GIVEN PASSAGE:

I’m angry not because I’m vulnerable, but because thousands of others are at risk too

Paddy Murray: Would Covid sceptics express their views to families who have lost loved ones?

For just for one minute, pretend it’s 80 years ago.

You’re in London – during the second World War.

Every night the air raid sirens sound and people are forced out of their homes into shelters or underground stations. Parts of London are bombed relentlessly. Casualties are high. Homes are destroyed.

There is widespread rationing and many basic goods are scarce. City children are moved away from their families to the relative safety of the countryside where they live with strangers. Every day, reports come back about young men being killed at the front.


There is no freedom of movement. The streets are watched and patrolled by uniformed police or volunteers.

The economy is in tatters.

And with no end in sight, people are becoming stressed.

Then some start complaining that the war has gone on too long, that they are suffering from stress and depression, that they are suffering physically and that their children’s education is suffering too.


They say it’s time to call a halt, time to get back to normal. Time to end the war and lift all the restrictions. They write to the newspapers – but the letters aren’t published. They have no way to garner support from the rest of the population. And so their campaign to end the restrictions comes to nought.

Of course, such events didn’t happen – as far as we know.

And of course the fight continued until the war was won, Hitler was dead, the Nazis surrendered and the concentration camps were liberated.

Now move on 80 years.

At present, we have hundreds of people falling ill every day with a disease which has already claimed more than 4,000 lives in the Republic of Ireland and 2,000 in the North – almost twice as many who died during the Troubles.

And yet we still have people telling us they’ve had enough of the coronavirus restrictions and we should just “get back to normal”.

We have people spouting views which, if listened to, will inevitably cause death and suffering – maybe not for them, but certainly for others.

They don’t need newspapers or indeed broadcasters to air their views – though they are getting some traction in the media. It is the internet which lets them air whatever views they wish without restraint.

Already we’ve seen how the pressure exerted by people calling for the partial lifting of the lockdown before Christmas resulted in the situation deteriorating and more people dying.

[Stored dataset items]
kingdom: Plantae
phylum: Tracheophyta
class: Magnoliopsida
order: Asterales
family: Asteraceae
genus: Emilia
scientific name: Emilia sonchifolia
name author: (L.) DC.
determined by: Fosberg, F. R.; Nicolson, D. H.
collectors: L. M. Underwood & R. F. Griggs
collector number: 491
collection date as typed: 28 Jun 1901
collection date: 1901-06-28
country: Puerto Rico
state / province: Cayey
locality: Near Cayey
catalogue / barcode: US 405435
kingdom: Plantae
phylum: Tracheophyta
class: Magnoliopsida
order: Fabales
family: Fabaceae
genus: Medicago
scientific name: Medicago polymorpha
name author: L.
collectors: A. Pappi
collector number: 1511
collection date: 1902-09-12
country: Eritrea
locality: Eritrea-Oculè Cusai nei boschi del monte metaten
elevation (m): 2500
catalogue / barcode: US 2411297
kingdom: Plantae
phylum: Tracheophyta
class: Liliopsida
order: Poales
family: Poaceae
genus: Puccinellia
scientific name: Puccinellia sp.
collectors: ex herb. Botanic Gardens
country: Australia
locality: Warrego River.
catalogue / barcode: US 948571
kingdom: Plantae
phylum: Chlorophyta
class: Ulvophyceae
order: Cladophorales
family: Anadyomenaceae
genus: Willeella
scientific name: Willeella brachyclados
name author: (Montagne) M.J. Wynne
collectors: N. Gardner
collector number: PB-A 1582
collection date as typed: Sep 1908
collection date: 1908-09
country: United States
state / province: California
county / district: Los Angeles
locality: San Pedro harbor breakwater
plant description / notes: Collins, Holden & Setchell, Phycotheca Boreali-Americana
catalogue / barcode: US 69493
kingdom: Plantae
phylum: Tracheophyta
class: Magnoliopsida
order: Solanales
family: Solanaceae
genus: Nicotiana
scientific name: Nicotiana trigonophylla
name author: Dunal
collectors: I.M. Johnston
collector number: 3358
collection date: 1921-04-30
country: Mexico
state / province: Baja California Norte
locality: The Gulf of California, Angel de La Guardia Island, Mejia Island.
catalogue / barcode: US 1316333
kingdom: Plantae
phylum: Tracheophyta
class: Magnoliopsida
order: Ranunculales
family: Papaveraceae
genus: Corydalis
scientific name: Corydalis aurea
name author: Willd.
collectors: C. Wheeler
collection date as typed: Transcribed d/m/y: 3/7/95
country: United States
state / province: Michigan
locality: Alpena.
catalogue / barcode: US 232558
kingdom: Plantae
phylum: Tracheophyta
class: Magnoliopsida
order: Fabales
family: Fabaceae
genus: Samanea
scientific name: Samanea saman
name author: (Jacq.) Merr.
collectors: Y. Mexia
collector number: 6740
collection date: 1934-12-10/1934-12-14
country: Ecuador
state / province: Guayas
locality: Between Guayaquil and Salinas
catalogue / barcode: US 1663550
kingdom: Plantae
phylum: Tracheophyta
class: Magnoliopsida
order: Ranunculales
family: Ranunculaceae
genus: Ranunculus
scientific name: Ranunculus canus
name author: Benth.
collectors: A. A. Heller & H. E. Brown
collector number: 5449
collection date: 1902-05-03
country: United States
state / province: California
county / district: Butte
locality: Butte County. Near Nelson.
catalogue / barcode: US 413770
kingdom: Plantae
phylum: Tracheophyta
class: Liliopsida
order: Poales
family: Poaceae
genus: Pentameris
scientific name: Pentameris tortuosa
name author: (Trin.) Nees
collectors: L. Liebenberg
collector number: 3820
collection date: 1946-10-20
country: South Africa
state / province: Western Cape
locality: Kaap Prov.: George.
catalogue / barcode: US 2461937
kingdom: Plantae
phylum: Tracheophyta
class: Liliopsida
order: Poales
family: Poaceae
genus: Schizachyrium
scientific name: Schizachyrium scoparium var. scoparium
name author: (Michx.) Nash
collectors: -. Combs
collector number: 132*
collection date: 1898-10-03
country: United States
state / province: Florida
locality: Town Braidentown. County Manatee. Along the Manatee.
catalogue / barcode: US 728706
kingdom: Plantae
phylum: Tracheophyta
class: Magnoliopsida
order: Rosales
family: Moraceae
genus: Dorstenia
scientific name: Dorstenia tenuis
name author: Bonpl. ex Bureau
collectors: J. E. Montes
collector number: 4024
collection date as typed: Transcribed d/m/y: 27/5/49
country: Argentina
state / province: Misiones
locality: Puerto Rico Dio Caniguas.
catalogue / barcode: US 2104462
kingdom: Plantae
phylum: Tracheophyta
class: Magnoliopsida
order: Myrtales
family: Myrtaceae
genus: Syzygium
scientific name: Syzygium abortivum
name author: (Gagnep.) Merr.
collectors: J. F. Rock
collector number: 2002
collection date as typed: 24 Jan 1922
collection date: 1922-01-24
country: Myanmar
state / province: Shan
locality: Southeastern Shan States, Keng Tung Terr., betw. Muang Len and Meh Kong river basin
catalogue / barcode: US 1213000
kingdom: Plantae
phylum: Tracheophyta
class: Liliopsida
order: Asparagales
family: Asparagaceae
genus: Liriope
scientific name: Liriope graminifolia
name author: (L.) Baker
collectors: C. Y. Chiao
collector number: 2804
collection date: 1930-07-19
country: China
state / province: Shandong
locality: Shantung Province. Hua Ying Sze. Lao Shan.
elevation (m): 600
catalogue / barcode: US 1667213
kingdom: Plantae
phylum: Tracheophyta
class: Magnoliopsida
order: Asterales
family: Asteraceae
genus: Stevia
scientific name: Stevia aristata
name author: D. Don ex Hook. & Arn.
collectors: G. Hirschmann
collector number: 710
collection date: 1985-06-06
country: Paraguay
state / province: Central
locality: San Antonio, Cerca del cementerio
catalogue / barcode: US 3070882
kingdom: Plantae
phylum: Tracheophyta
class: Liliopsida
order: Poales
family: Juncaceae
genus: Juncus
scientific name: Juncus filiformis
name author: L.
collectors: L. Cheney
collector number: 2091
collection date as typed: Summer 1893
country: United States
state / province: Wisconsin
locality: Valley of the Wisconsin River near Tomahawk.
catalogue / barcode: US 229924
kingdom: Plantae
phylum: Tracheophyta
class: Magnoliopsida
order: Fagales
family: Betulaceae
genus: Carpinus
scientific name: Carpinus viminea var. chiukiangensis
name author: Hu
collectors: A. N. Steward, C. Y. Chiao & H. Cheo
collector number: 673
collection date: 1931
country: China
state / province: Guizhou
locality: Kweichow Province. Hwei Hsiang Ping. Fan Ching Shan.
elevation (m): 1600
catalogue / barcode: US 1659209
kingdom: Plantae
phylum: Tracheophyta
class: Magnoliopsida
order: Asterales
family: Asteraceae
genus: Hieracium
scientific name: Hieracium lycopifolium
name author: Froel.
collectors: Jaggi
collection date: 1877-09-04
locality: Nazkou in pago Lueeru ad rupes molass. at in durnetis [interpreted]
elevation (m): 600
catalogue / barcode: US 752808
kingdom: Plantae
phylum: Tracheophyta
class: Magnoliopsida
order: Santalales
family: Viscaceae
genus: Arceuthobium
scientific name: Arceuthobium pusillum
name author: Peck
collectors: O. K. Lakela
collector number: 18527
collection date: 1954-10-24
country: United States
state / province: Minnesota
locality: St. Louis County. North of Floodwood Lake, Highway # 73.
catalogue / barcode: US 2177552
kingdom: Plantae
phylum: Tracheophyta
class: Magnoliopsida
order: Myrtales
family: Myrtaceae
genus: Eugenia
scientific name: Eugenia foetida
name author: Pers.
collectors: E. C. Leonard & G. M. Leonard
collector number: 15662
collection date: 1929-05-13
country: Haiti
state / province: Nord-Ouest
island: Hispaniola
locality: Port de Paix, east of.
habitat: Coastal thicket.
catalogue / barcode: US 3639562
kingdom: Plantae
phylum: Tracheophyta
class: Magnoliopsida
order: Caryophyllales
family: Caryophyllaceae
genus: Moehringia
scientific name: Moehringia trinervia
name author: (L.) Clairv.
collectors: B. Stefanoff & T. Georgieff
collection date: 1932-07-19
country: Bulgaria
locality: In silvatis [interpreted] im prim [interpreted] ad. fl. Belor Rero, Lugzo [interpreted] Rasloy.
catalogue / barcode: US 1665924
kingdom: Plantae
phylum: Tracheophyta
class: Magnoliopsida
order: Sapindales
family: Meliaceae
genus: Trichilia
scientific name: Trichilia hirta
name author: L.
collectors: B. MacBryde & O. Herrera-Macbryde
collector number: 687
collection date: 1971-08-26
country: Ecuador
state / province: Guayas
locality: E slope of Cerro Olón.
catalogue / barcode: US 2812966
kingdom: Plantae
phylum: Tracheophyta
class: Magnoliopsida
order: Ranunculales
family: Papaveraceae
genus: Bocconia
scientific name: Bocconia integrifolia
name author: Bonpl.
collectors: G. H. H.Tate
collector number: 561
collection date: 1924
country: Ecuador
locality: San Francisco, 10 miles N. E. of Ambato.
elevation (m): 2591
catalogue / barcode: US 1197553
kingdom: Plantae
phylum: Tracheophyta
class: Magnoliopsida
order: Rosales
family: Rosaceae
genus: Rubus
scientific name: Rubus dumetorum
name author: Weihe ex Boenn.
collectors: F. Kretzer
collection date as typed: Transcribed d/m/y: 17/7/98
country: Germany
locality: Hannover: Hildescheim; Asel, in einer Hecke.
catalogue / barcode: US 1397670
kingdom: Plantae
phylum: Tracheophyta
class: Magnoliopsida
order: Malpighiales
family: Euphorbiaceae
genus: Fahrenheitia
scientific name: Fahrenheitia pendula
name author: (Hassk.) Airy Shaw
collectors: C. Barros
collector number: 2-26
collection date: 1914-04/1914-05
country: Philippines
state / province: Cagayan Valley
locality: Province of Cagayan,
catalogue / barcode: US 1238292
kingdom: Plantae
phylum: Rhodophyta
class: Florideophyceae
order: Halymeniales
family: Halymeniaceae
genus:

TASK INSTRUCTIONS:
1 - According to the Covid opinion piece, how many lives had the disease already claimed in the Republic of Ireland?
2 - In the imagined wartime London scene, the Covid opinion piece has some people start complaining. List each complaint it gives.
3 - Transcribe the Covid opinion piece from "Of course, such" up to and including "during the Troubles.".

SOLUTIONS FOR EACH TASK:
1 - More than 4,000.

2 -
- The war has gone on too long.
- They are suffering from stress and depression.
- They are suffering physically.
- Their children's education is suffering too.

3 -
Of course, such events didn’t happen – as far as we know.

And of course the fight continued until the war was won, Hitler was dead, the Nazis surrendered and the concentration camps were liberated.

Now move on 80 years.

At present, we have hundreds of people falling ill every day with a disease which has already claimed more than 4,000 lives in the Republic of Ireland and 2,000 in the North – almost twice as many who died during the Troubles.